Has the Ukrainian army turned out to be much better than imagined, or has the Russian army turned out to be a lot worse, or both? In Putin’s Wars, Mark Galeotti, a British scholar and journalist highly regarded by experts on Russian military matters, attributes the unexpected battlefield outcome to Russian weaknesses as well as Ukrainian strengths (greatly abetted by NATO weapons and American intelligence resources), but he lays out a persuasive, detailed case that Russia’s deficiencies are more severe and more deeply rooted than many Western officials and pundits had detected.
Galeotti notes that Moscow overloads its army with weapons but allots too little money and attention to the mundane stuff of logistics—spare parts, food, water, and the trucks to transport them—thus leaving supply lines vulnerable and making offensive operations unsustainable. Junior officers receive rote training, so they’re unprepared to take the initiative—a deliberate policy to keep them from rebelling against senior officers, though as a consequence, campaigns can plunge into chaos if they don’t go as planned. Combine all this with widespread hazing of enlisted men, ramshackle barracks, poor nutrition, and low pay, and it should have been foreseeable that while today’s Russian soldiers might be roused to defend the motherland, they’re lackluster at invading other countries.

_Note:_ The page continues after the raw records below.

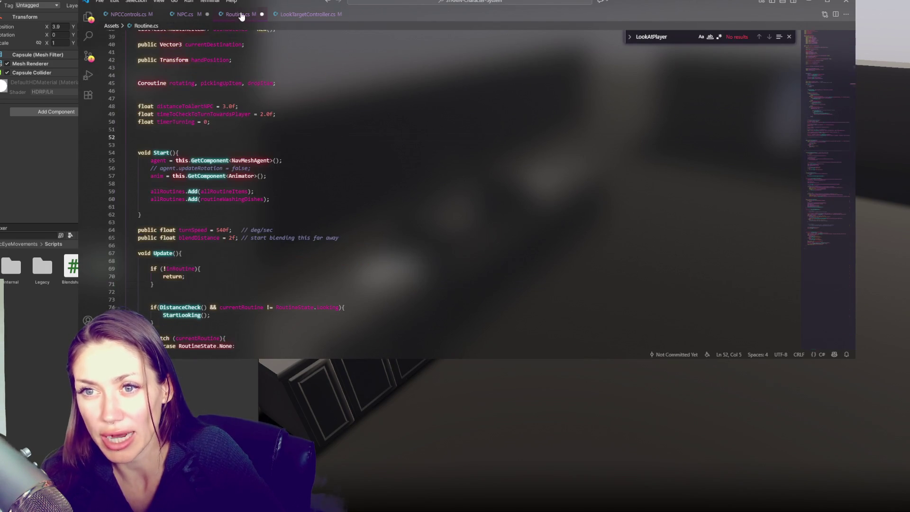
scroll(213, 142, "up", 5)
left_click(313, 14)
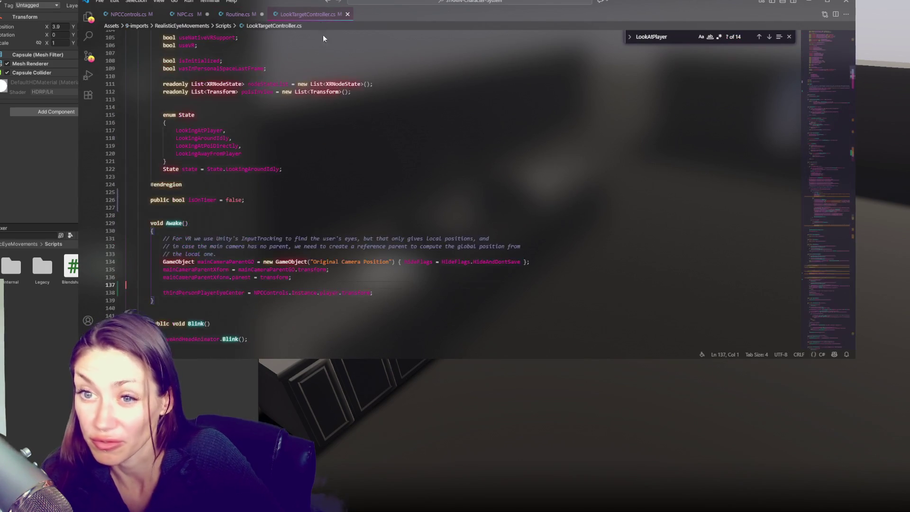
scroll(835, 107, "up", 15)
scroll(319, 186, "down", 10)
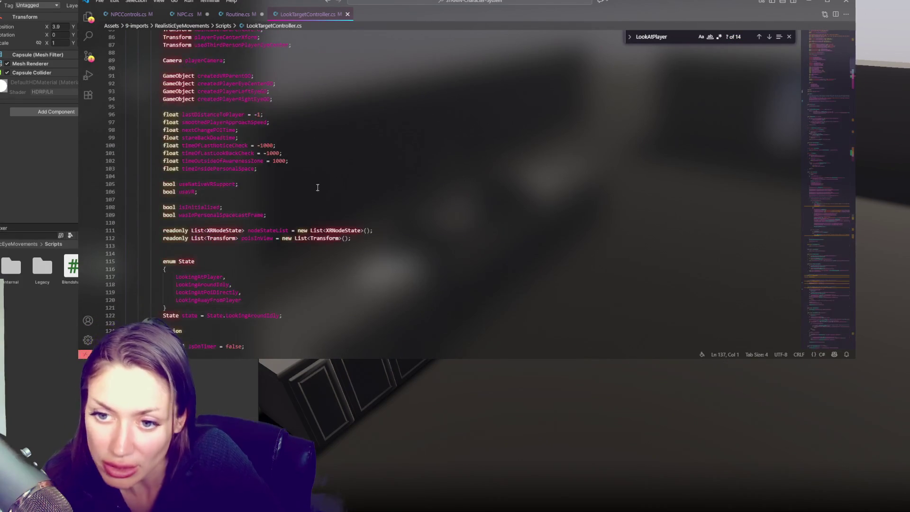
scroll(319, 186, "down", 8)
Inspect the isOnTimer field, compare with Routine.cs, and place the caret below the field.
left_click(186, 187)
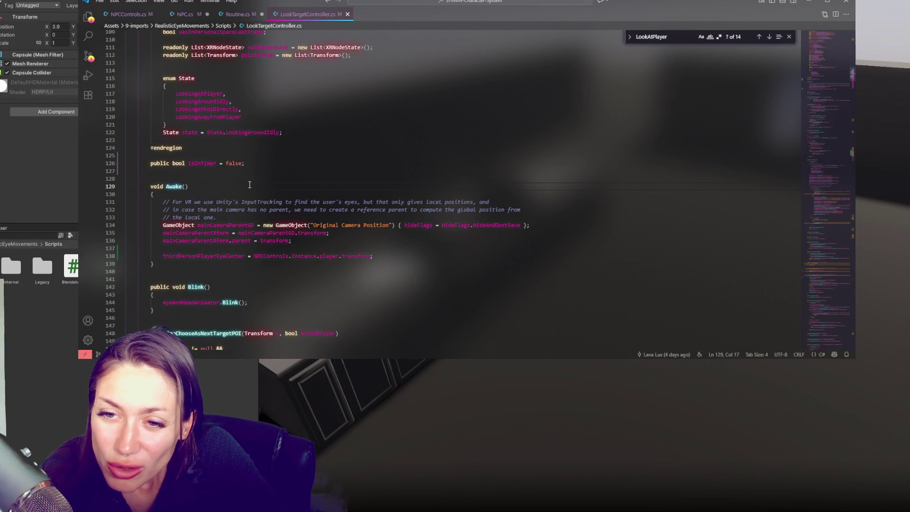
double_click(207, 163)
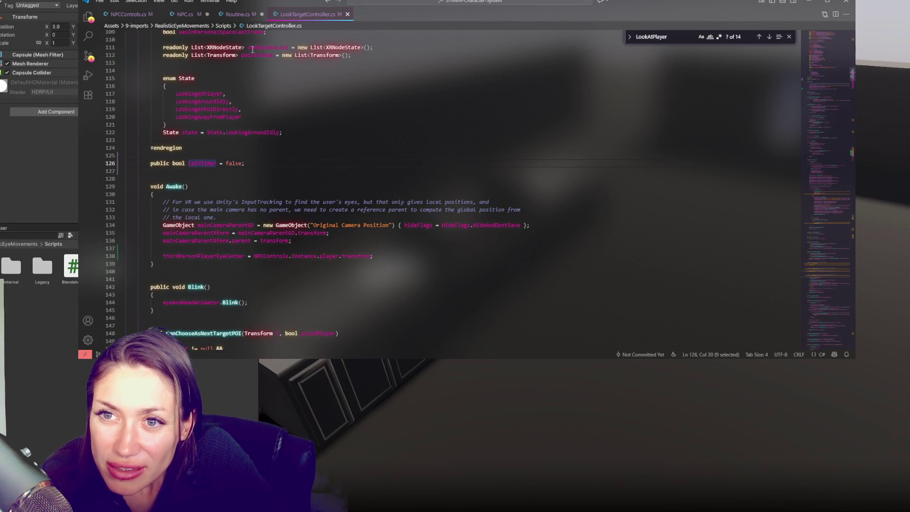
left_click(239, 13)
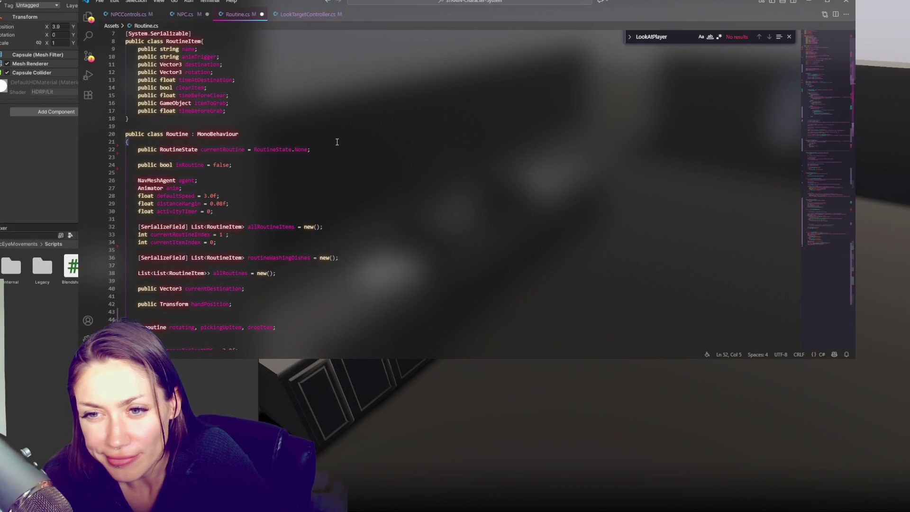
scroll(204, 169, "down", 5)
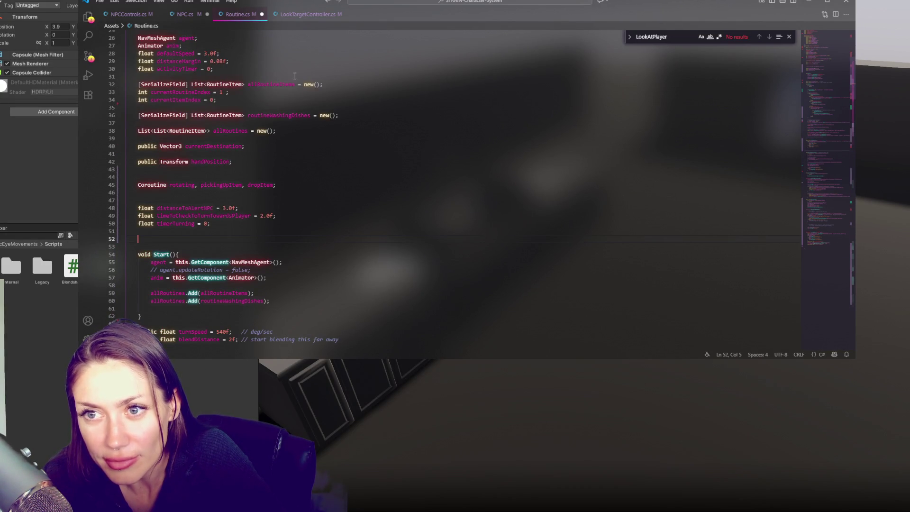
left_click(308, 13)
double_click(233, 163)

Up to a week before the invasion, I was predicting that for all these reasons Putin would not go through with it. I thought he might send in troops to occupy Ukraine’s eastern Donbas region, a slice of which Russian Special Operations Forces and Moscow-backed separatist militias already controlled, but trying to conquer all of Ukraine—next to Russia itself, the largest country in the former Soviet Union, with a population of 40 million people—seemed a losing proposition. My military analysis, it turned out, was spot-on; I went wrong in overestimating Putin’s rationality.
Galeotti dissects the many ways that Putin miscalculated his military’s strength. When the Soviet Union imploded in 1991, so did its armed forces, as a result of which the new Russian state “initially had no army as such.” By the time Putin succeeded Boris Yeltsin in 2000, the military—still suffering from post–cold war torpor, like the country as a whole—was “scarcely functional.” Over the next decade and a half, through an enormous infusion of money (facilitated by higher oil prices) and spurts of creative reorganization, commanders (most of them recruited or promoted from outside the normal chain of succession) transformed it into a fighting force “capable of waging and winning a whole range of conflicts”—an impressive feat. But the range of wars that the Russian military waged and won was narrow. None of them involved the tactical complexities or fierce resistance that it met in Ukraine; and, even so, its victories were harder to pull off than they should have been.